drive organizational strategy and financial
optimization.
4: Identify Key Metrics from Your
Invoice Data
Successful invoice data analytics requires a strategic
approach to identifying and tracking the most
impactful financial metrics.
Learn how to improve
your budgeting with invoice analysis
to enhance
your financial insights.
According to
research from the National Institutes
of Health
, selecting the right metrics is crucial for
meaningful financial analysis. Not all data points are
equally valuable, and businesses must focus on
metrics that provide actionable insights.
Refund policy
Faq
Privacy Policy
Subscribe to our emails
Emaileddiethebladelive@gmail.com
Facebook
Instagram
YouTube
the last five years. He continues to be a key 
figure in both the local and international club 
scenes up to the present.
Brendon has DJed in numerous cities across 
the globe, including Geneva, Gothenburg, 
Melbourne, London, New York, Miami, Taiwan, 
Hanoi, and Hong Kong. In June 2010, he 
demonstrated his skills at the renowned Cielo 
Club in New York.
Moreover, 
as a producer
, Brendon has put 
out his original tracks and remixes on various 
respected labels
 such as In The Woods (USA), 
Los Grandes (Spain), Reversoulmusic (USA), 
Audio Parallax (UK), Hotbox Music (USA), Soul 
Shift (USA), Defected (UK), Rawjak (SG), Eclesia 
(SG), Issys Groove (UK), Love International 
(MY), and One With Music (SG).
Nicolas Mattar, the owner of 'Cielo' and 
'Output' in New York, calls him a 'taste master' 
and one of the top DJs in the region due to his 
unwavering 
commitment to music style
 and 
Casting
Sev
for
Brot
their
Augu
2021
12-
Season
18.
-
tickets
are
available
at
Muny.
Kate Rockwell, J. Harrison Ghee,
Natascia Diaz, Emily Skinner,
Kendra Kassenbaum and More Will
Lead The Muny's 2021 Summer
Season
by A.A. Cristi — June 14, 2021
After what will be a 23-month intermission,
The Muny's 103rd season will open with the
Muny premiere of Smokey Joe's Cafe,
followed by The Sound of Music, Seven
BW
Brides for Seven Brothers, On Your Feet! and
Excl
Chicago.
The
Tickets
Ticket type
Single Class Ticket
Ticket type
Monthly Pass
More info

## Work to be completed
Return all lines of the data in which the string "analysis" appears.

## Solution for this problem
your budgeting with invoice analysis
meaningful financial analysis. Not all data points are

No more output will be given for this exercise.